Durham Audit Finds Police Body-Camera Compliance Problems

Body camera on police officer
Ryan Lindsay
/
Guns and America
The department also plans to increase training to avoid mislabeling potential evidence.

An audit has found Durham police officers uploaded body-camera footage late and sometimes mislabeled it, potentially jeopardizing evidence.

The audit found the Durham Police Department has policies, training and equipment, but it couldn’t confirm that supervisors conduct random reviews to ensure compliance, The News & Observer reported. The audit found that the body-camera program, which began in 2017, had 293,502 videos and over 50,000 hours of footage by 2020.

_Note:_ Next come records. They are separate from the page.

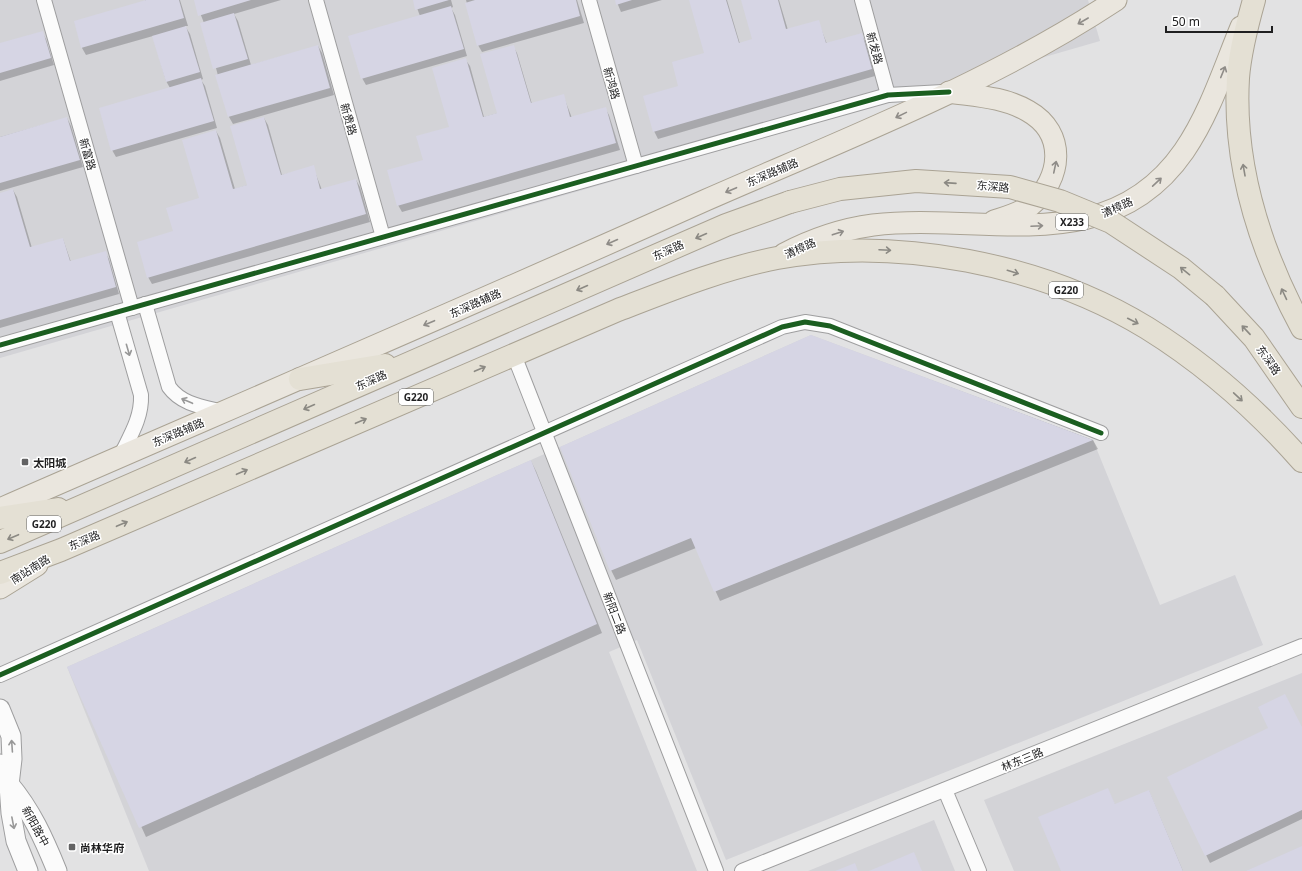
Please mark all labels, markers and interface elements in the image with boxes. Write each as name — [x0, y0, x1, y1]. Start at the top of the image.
scale bar — [1166, 8, 1272, 34]
text: 50 m — [1172, 13, 1200, 30]
one-way arrow — [1077, 18, 1089, 26]
street label: 新发路 — [863, 30, 887, 66]
street label: 新鸿路 — [600, 65, 624, 101]
one-way arrow — [1219, 66, 1227, 78]
street label: 新贵路 — [337, 101, 361, 137]
one-way arrow — [895, 112, 907, 119]
street label: 新富路 — [76, 136, 100, 172]
street label: 东深路辅路 — [744, 154, 800, 190]
one-way arrow — [1052, 160, 1060, 173]
one-way arrow — [1240, 164, 1248, 177]
street label: 东深路 — [976, 177, 1010, 195]
one-way arrow — [1152, 177, 1162, 187]
one-way arrow — [944, 180, 957, 187]
one-way arrow — [725, 187, 737, 194]
street label: 清樟路 — [1099, 193, 1135, 221]
road number: X233 — [1056, 214, 1088, 230]
one-way arrow — [1030, 222, 1043, 229]
one-way arrow — [832, 229, 845, 236]
one-way arrow — [695, 233, 707, 240]
street label: 清樟路 — [782, 234, 818, 262]
street label: 东深路 — [650, 236, 686, 264]
one-way arrow — [606, 239, 618, 247]
one-way arrow — [878, 246, 891, 254]
one-way arrow — [1179, 266, 1190, 275]
one-way arrow — [1006, 269, 1019, 276]
road number: G220 — [1049, 282, 1083, 298]
street label: 东深路辅路 — [447, 285, 503, 321]
one-way arrow — [576, 285, 588, 292]
one-way arrow — [1280, 288, 1287, 300]
one-way arrow — [1127, 318, 1139, 325]
one-way arrow — [423, 320, 435, 327]
one-way arrow — [1242, 325, 1251, 335]
street label: 东深路 — [1253, 342, 1285, 378]
one-way arrow — [125, 343, 132, 356]
one-way arrow — [474, 365, 486, 372]
street label: 东深路 — [353, 366, 389, 394]
road number: G220 — [399, 389, 433, 405]
one-way arrow — [1233, 392, 1243, 402]
one-way arrow — [181, 397, 193, 405]
one-way arrow — [303, 404, 315, 412]
street label: 东深路辅路 — [150, 414, 206, 450]
one-way arrow — [355, 416, 367, 424]
place label: 太阳城 — [33, 455, 67, 470]
marker: 太阳城 — [20, 457, 30, 467]
one-way arrow — [184, 457, 196, 464]
one-way arrow — [235, 468, 247, 475]
road number: G220 — [27, 516, 61, 532]
one-way arrow — [116, 519, 128, 527]
street label: 东深路 — [66, 527, 102, 553]
one-way arrow — [7, 534, 19, 541]
street label: 南站南路 — [7, 551, 53, 587]
street label: 新阳二路 — [600, 590, 630, 636]
one-way arrow — [8, 740, 15, 753]
street label: 林东三路 — [999, 744, 1045, 774]
street label: 新阳路中 — [19, 803, 53, 849]
one-way arrow — [9, 816, 17, 829]
place label: 尚林华府 — [80, 840, 124, 855]
marker: 尚林华府 — [67, 842, 77, 852]

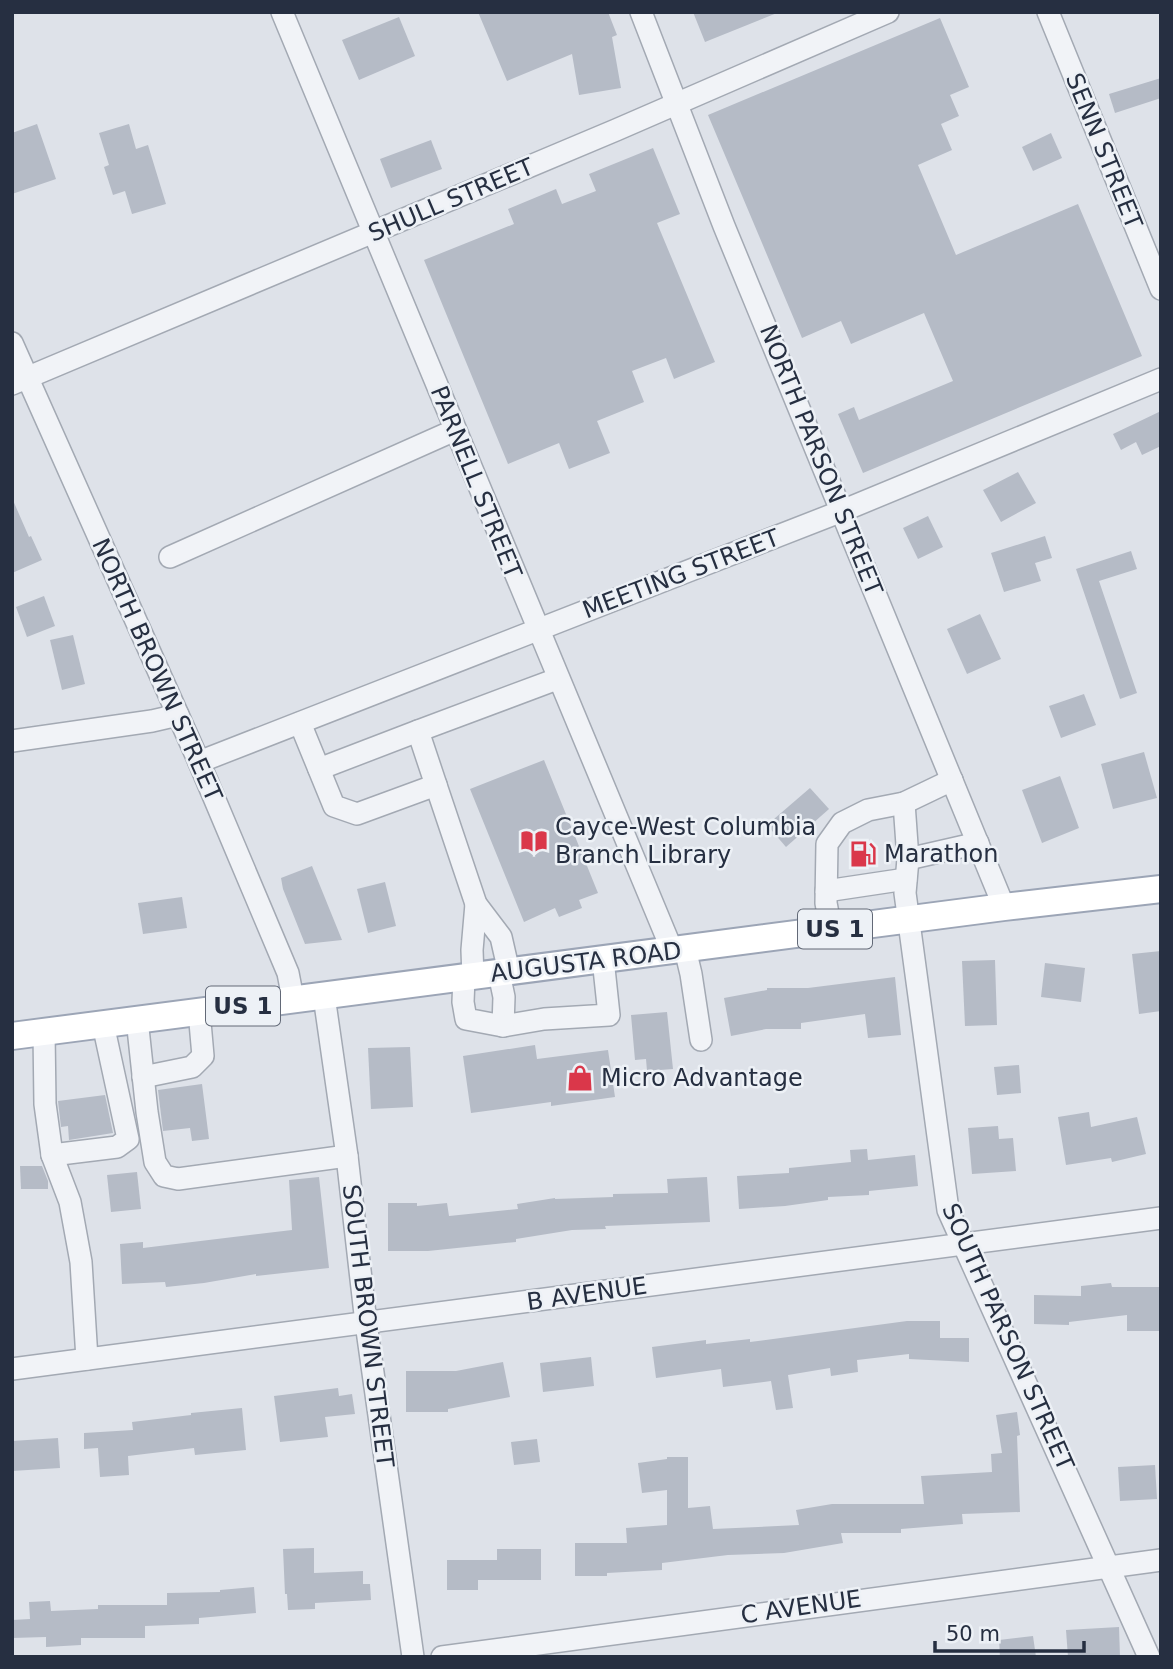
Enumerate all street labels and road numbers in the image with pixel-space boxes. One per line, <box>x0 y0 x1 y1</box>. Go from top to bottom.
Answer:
street label: SENN STREET <box>1060 69 1148 233</box>
street label: SHULL STREET <box>364 152 538 247</box>
street label: NORTH PARSON STREET <box>754 321 888 600</box>
street label: PARNELL STREET <box>425 382 528 583</box>
street label: MEETING STREET <box>579 523 784 624</box>
street label: NORTH BROWN STREET <box>86 534 228 806</box>
road number: US 1 <box>798 910 872 948</box>
street label: AUGUSTA ROAD <box>489 936 683 988</box>
road number: US 1 <box>206 987 280 1026</box>
street label: SOUTH BROWN STREET <box>337 1183 399 1469</box>
street label: SOUTH PARSON STREET <box>936 1199 1080 1475</box>
street label: B AVENUE <box>525 1272 649 1316</box>
street label: C AVENUE <box>739 1585 863 1629</box>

According to department rules, cameras must be docked to allow the footage to be uploaded "no later than the end of the officer’s next (business) day.” But when a survey asked officers how often they upload videos, 46% said that they do so daily, 18% every few days, and 3% said never. About half of the department’s sworn officers responded to the survey.

Officers are supposed to watch their video footage, file and categorize it daily, but when asked how often officers categorize their videos, 8% said they did so daily and 65% said they never do.

The audit noted that interim Police Chief Shari Montgomery agreed with the recommendations and plans to update policy by Oct. 1. Supervisors will establish a minimum number of videos per month for their reports. The department also plans to increase training to avoid mislabeling potential evidence.